◆ **Textauszug**
/---

Der Motor liefert ein sattes Drehmoment

BMW R 12
Eher ein Mauerblümchendasein spielt bei BMW Motorrad das Basismodell der R 12-Reihe
Mit Cruisern hat BMW bekanntlich nicht nur gute Erfahrungen gemacht; insbesondere die R 1200 C, gebaut von 1997 bis 2004, schaffte es nie aus der kleinen Nische heraus, in die sie mit dem damals noch mächtigen Telelever und dem gerade mal 60 PS leistenden Boxermotor gefahren war. Das ist bei der neuen R 12 anders, auch wenn sie, markentypisch, ebenfalls von einem Boxertriebwerk angetrieben wird. Es handelt sich um den 1.170 Kubikzentimeter großen Vierventilmotor, der bei 6.500 Touren 70 kW/95 PS leistet.

\---

◆ **Ausgewählte Zeilen**
/---

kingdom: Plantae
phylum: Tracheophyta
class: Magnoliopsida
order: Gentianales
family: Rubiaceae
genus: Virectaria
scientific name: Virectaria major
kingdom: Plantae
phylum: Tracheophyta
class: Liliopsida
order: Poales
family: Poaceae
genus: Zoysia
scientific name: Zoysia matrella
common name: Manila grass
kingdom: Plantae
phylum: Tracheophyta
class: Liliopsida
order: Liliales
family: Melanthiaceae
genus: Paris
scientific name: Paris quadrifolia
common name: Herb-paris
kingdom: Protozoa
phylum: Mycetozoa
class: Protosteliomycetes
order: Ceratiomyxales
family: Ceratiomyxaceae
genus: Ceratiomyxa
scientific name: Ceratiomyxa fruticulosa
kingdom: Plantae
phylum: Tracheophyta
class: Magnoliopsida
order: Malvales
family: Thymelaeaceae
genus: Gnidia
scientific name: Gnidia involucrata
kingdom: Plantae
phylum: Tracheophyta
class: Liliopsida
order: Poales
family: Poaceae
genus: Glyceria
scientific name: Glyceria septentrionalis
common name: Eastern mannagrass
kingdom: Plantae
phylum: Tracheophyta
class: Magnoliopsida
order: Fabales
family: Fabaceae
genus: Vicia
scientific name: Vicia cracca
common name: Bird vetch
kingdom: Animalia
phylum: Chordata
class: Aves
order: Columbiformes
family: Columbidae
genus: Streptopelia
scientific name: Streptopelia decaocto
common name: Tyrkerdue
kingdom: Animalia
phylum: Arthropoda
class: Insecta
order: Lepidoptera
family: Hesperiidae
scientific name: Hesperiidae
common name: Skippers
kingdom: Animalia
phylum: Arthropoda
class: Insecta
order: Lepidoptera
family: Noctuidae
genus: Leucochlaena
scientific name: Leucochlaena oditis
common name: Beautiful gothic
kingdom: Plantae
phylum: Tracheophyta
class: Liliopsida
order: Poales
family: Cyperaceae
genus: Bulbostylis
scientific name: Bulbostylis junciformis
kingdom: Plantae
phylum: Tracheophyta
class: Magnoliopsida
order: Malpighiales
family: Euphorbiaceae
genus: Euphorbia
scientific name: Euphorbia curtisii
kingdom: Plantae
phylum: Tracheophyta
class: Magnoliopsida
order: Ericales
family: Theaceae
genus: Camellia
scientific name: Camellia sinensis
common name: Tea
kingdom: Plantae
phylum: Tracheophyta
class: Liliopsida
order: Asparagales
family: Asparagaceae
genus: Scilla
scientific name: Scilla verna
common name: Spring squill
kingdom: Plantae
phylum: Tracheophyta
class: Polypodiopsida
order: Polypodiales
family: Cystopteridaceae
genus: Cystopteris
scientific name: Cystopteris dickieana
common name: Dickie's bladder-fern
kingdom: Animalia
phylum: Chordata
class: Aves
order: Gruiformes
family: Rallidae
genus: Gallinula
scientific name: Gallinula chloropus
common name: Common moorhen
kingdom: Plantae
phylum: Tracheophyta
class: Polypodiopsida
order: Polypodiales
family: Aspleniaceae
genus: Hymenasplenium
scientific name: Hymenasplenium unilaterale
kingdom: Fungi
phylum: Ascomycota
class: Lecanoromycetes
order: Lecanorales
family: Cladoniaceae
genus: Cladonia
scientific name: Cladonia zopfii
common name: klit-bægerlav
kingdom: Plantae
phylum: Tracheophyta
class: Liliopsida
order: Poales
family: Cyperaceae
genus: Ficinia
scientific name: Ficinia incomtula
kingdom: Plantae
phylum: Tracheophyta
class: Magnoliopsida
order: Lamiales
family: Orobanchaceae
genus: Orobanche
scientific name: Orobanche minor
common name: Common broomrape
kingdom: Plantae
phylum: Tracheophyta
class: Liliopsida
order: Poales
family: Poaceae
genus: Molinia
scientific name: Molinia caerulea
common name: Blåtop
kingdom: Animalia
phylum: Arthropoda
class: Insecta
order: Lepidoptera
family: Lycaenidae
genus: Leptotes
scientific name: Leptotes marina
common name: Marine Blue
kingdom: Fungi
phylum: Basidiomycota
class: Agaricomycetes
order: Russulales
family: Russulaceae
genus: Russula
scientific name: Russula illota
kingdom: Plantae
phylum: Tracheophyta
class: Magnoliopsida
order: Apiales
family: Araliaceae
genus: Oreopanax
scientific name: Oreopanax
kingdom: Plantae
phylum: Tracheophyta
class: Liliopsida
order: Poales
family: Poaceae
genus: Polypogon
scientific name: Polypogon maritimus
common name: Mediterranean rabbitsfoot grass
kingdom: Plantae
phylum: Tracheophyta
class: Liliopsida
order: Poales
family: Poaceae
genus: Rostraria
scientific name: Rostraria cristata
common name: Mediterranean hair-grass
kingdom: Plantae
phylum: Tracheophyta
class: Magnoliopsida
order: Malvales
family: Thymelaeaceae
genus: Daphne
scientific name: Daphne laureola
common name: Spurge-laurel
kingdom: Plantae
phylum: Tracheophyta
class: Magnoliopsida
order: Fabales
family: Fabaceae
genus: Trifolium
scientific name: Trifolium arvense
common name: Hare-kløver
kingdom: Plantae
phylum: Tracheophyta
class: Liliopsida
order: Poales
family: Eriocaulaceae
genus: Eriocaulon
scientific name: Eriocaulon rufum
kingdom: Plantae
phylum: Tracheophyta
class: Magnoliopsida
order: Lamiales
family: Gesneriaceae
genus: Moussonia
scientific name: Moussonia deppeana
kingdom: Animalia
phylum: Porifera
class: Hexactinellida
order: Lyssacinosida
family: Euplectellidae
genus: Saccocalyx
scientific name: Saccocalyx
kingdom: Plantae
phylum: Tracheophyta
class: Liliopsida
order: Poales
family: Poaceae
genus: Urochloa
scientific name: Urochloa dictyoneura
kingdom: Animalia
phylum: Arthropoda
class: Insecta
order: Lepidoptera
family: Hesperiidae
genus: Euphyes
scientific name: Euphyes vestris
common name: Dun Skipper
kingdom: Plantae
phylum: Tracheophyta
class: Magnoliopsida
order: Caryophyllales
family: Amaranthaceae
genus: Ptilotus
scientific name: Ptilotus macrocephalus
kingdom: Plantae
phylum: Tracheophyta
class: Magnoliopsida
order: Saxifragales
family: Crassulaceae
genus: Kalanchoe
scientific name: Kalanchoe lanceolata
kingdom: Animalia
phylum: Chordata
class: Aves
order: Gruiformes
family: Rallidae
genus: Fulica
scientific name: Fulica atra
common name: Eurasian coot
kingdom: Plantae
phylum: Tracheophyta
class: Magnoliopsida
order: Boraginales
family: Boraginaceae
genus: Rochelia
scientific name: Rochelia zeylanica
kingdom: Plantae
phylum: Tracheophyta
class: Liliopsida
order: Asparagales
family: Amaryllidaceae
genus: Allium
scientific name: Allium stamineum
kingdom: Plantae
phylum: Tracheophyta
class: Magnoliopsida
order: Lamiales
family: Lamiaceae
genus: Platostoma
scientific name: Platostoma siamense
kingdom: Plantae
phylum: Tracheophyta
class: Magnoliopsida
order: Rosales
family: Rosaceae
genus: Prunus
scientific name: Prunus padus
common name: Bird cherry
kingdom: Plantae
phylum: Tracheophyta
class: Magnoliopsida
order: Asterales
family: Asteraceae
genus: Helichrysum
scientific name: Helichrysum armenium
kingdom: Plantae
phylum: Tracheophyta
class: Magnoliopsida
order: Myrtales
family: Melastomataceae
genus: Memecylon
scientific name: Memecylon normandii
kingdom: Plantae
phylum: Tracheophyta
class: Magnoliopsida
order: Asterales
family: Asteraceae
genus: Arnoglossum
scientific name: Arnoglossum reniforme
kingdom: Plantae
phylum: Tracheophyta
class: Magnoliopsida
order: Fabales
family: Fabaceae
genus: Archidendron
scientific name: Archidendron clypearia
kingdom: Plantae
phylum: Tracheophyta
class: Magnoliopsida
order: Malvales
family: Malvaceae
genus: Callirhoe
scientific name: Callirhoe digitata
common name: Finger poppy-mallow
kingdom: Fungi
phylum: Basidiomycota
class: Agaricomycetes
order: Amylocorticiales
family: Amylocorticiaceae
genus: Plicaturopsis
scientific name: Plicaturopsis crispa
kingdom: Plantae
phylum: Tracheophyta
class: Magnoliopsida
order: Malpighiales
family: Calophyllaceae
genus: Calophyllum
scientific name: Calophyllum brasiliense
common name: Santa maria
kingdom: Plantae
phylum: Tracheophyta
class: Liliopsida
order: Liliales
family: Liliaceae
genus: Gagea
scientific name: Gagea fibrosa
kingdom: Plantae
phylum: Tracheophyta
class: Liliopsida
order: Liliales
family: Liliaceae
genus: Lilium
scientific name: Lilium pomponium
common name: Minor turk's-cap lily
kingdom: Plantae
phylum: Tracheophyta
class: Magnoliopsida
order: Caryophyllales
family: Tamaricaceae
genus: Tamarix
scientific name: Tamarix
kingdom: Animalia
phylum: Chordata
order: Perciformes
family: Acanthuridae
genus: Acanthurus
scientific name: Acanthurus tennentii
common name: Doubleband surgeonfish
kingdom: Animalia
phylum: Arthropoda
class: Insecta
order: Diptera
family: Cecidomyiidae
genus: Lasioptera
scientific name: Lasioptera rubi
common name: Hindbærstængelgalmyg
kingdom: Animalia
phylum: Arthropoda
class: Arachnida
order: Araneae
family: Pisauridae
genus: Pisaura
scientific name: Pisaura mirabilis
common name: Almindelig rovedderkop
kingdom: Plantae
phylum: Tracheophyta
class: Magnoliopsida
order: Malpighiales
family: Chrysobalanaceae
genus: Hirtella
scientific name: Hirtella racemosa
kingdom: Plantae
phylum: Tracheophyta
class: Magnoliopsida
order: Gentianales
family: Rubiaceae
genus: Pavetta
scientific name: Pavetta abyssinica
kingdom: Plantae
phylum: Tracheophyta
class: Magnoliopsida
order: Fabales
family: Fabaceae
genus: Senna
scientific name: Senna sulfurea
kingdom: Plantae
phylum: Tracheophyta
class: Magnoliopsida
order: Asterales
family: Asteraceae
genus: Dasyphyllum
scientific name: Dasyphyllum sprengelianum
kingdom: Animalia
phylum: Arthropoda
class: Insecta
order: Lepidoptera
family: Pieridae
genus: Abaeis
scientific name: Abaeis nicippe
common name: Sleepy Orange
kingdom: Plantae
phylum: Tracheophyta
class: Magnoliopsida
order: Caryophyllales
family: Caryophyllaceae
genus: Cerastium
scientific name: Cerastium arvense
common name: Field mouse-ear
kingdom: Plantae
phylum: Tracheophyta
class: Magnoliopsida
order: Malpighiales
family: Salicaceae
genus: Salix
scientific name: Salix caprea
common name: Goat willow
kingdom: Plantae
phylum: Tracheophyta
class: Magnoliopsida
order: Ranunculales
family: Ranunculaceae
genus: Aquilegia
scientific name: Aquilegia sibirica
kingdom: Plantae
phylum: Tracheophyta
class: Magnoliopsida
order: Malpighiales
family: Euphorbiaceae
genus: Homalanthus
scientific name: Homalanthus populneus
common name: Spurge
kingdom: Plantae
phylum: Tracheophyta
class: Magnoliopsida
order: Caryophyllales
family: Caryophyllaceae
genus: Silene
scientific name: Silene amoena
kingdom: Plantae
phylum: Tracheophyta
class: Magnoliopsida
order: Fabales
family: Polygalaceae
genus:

\---

◆ **Aufgabenliste**
1. Welche Leistung hat laut dem Text über die BMW R 12 ihr Vierventilmotor?
2. Geben Sie aus dem Text über die BMW R 12 den Abschnitt von „Der Motor liefert“ bis „kW/95 PS leistet.“ wörtlich wieder.
Die Zeilen stammen aus einer anderen Quelle als der Text.

◆ **Antworten pro Aufgabe**
1. 70 kW/95 PS bei 6.500 Touren.

2.
Der Motor liefert ein sattes Drehmoment

BMW R 12
Eher ein Mauerblümchendasein spielt bei BMW Motorrad das Basismodell der R 12-Reihe
Mit Cruisern hat BMW bekanntlich nicht nur gute Erfahrungen gemacht; insbesondere die R 1200 C, gebaut von 1997 bis 2004, schaffte es nie aus der kleinen Nische heraus, in die sie mit dem damals noch mächtigen Telelever und dem gerade mal 60 PS leistenden Boxermotor gefahren war. Das ist bei der neuen R 12 anders, auch wenn sie, markentypisch, ebenfalls von einem Boxertriebwerk angetrieben wird. Es handelt sich um den 1.170 Kubikzentimeter großen Vierventilmotor, der bei 6.500 Touren 70 kW/95 PS leistet.